In our least attractive national game — kicking the can down the road — there are strategies to buy time so hard decisions might be long-fingered.
In that grand opera of self-delusion, there are many ways to confound reforms that should have been introduced if not in the old gods’ time then certainly in the old governments’ time.
A commission of inquiry is, for those whose resistance to modernisation is under review, the gold standard.
This was underlined just last week when acting Garda Commissioner Dónall Ó Cualáin refused to answer questions at an Oireachtas committee hearing because he argued, the issues that provoked the PAC’s interest fell under the Charleton inquiry remit and, ipso facto, were off limits to mere parliamentarians.
This argument has been used so often that it hardly needs to be celebrated in the official training manual — it is absorbed as if by osmosis.
The establishment of an inquiry may be the optimal result for those fending off novel intrusions of accountability or performance appraisal but the commissioning of a report comes a close second.
This option offers endless prevarication even if a report into how an arm of the state works can turn out to be the hollowest of hollow gestures.
Often, the commissioning government is gone before it is published so it loses traction. Another volume of positive proposals joins that great Bodleian of deflection dressed as promise in some steady-as-we-go fiefdom we imagine is a public service department.
The usual response to judgments like these is to say they are angry and overly emotional but inaccurate.

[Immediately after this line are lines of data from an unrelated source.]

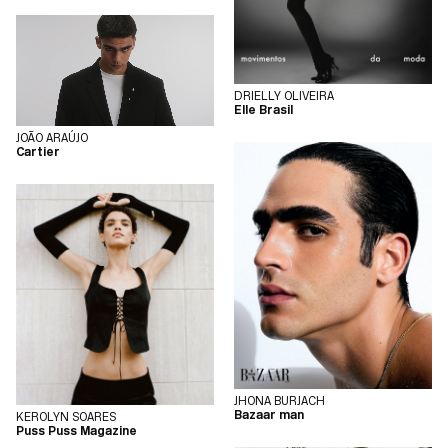
DRIELLY OLIVEIRA
Elle Brasil
JOÃO ARAÚJO
Cartier
JHONA BURJACH
Bazaar man
KEROLYN SOARES
Puss Puss Magazine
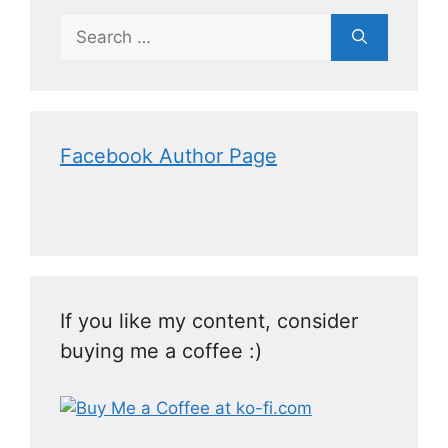
Facebook Author Page
If you like my content, consider
buying me a coffee :)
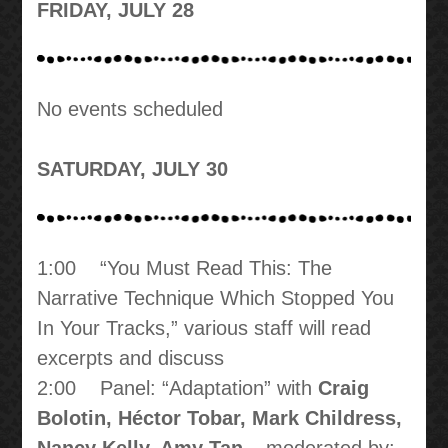
FRIDAY, JULY 28
No events scheduled
SATURDAY, JULY 30
1:00 “You Must Read This: The
Narrative Technique Which Stopped You
In Your Tracks,” various staff will read
excerpts and discuss
2:00 Panel: “Adaptation” with
Craig
Bolotin, Héctor Tobar, Mark Childress,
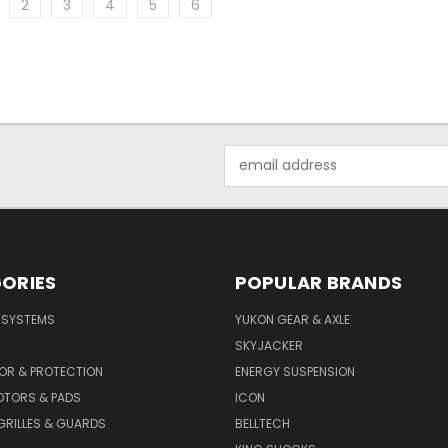
2
3
4
5
6
Email
Address
ORIES
POPULAR BRANDS
E SYSTEMS
YUKON GEAR & AXLE
SKYJACKER
OR & PROTECTION
ENERGY SUSPENSION
OTORS & PADS
ICON
GRILLES & GUARDS
BELLTECH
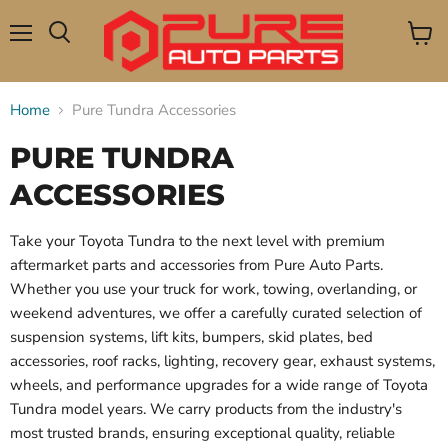
Menu
View
Search
cart
Home
Pure Tundra Accessories
PURE TUNDRA
ACCESSORIES
Take your Toyota Tundra to the next level with premium
aftermarket parts and accessories from Pure Auto Parts.
Whether you use your truck for work, towing, overlanding, or
weekend adventures, we offer a carefully curated selection of
suspension systems, lift kits, bumpers, skid plates, bed
accessories, roof racks, lighting, recovery gear, exhaust systems,
wheels, and performance upgrades for a wide range of Toyota
Tundra model years. We carry products from the industry's
most trusted brands, ensuring exceptional quality, reliable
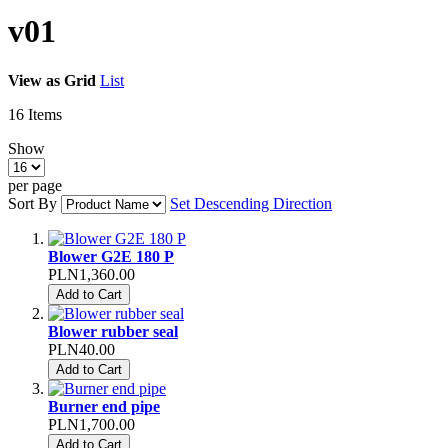
v01
View as
Grid
List
16
Items
Show
per page
Sort By
Set Descending Direction
Blower G2E 180 P
PLN1,360.00
Add to Cart
Blower rubber seal
PLN40.00
Add to Cart
Burner end pipe
PLN1,700.00
Add to Cart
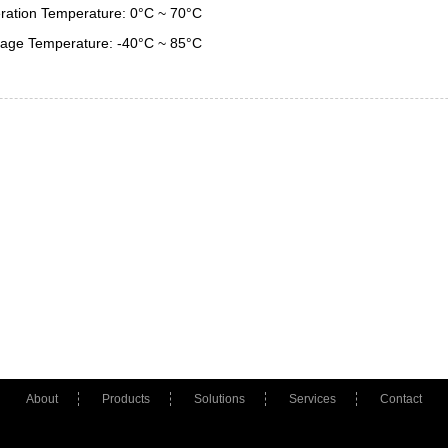
ration Temperature: 0°C ~ 70°C
rage Temperature: -40°C ~ 85°C
About
Products
Solutions
Services
Contact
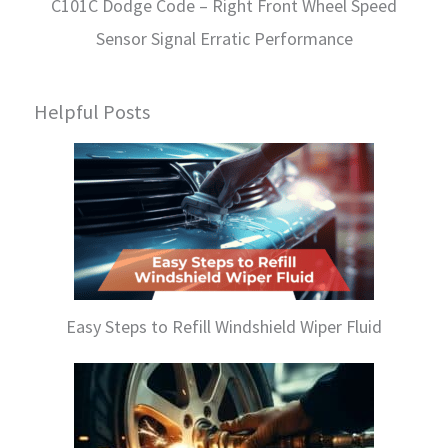
C101C Dodge Code – Right Front Wheel Speed
Sensor Signal Erratic Performance
Helpful Posts
Easy Steps to Refill Windshield Wiper Fluid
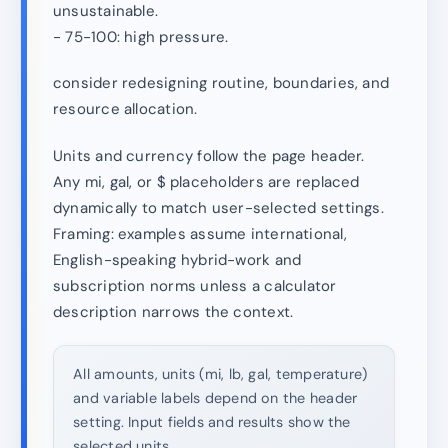
unsustainable.
- 75-100: high pressure.
consider redesigning routine, boundaries, and
resource allocation.
Units and currency follow the page header.
Any mi, gal, or $ placeholders are replaced
dynamically to match user-selected settings.
Framing: examples assume international,
English-speaking hybrid-work and
subscription norms unless a calculator
description narrows the context.
All amounts, units (mi, lb, gal, temperature)
and variable labels depend on the header
setting. Input fields and results show the
selected units.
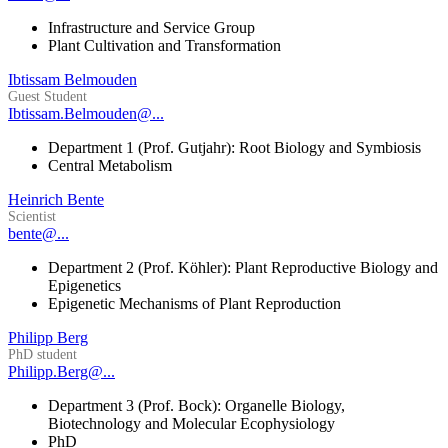
Infrastructure and Service Group
Plant Cultivation and Transformation
Ibtissam Belmouden
Guest Student
Ibtissam.Belmouden@...
Department 1 (Prof. Gutjahr): Root Biology and Symbiosis
Central Metabolism
Heinrich Bente
Scientist
bente@...
Department 2 (Prof. Köhler): Plant Reproductive Biology and
Epigenetics
Epigenetic Mechanisms of Plant Reproduction
Philipp Berg
PhD student
Philipp.Berg@...
Department 3 (Prof. Bock): Organelle Biology,
Biotechnology and Molecular Ecophysiology
PhD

Unfortunately, as political leaders struggle to avert a dangerous election, the all-too-familiar evidence is to the contrary.
Would Taoiseach Leo Varadkar and Fianna Fáil leader Micheál Martin have reached this stand-off if the 2014 Toland Report had been adopted with the belief and force our dysfunctional police force and Department of Justice demand?
Had Enda Kenny done what he should have done and confronted the “closed secretive and silo driven culture” the “significant leadership and management problems,” or even the “ineffective management processes” then we might not be careering towards an election that is not only unwanted but one that may exacerbate the fragmentation undermining so many of today’s weakened democracies.
Those are just three of issues raised by Toland and that report is just one of many published since Enda Kenny became Taoiseach in March 2011.
However, it would be unfair to focus on him for ignoring reports that might have remade society.
Those dismissals are the default response of all governments and have real consequences. Had the 1973 Kenny Report on the price of building land shaped policy as it should have had, we might not have a housing crisis today.
What a pity it is that the opposition parties — and the situation would be the same were Fine Gael in Fianna Fáil’s shoes — that the high principle driving today’s crisis was not focused on having the Toland report and many more like it implemented.
That idea, however, would open a real Pandora’s Box and highlight so many of the conventions and relationships that stymie progress in this kick-the-can society.